Transcribe the data underneath exactly. No images belong in your version.

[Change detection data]
──────────

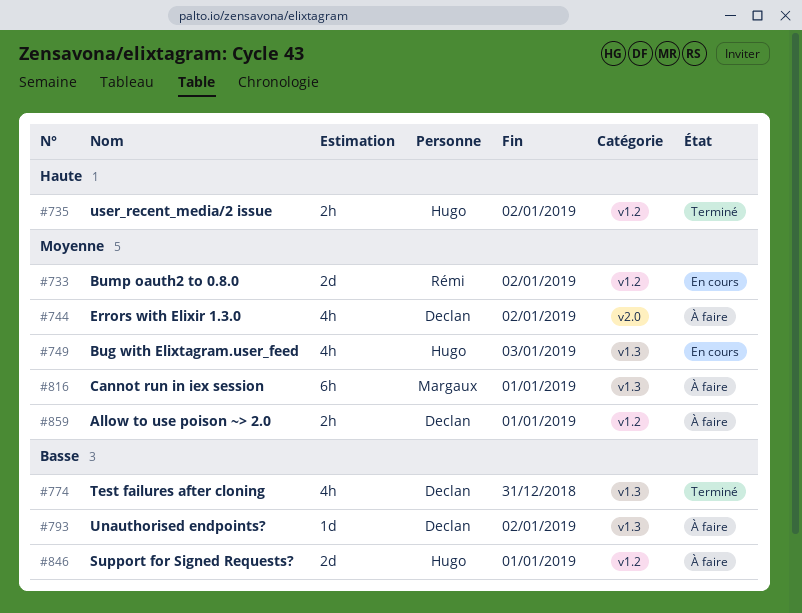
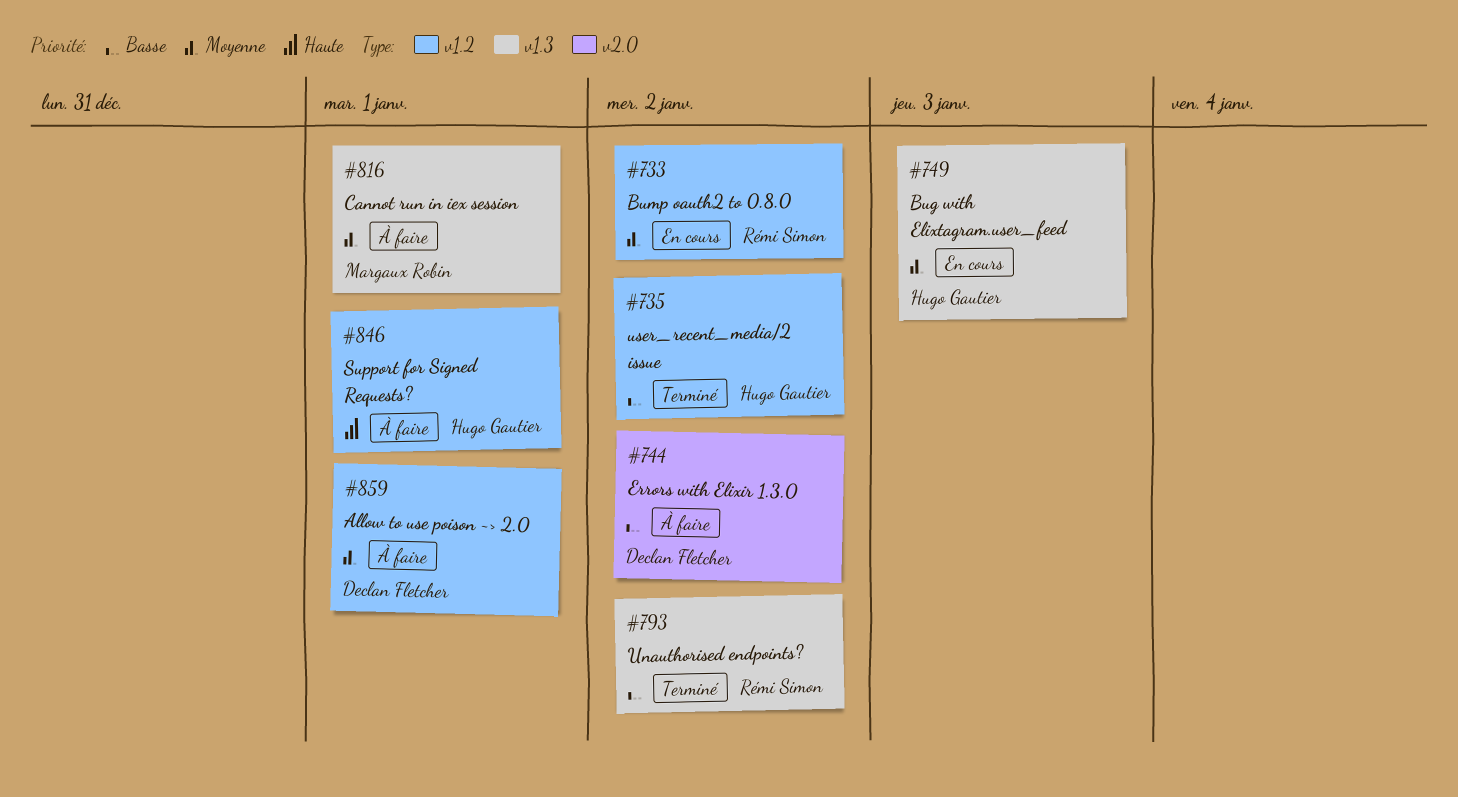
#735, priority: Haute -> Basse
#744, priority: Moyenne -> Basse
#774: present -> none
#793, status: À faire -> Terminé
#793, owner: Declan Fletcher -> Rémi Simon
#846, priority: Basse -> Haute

──────────

## Written response
#735, priority: Haute -> Basse
#744, priority: Moyenne -> Basse
#774: present -> none
#793, status: À faire -> Terminé
#793, owner: Declan Fletcher -> Rémi Simon
#846, priority: Basse -> Haute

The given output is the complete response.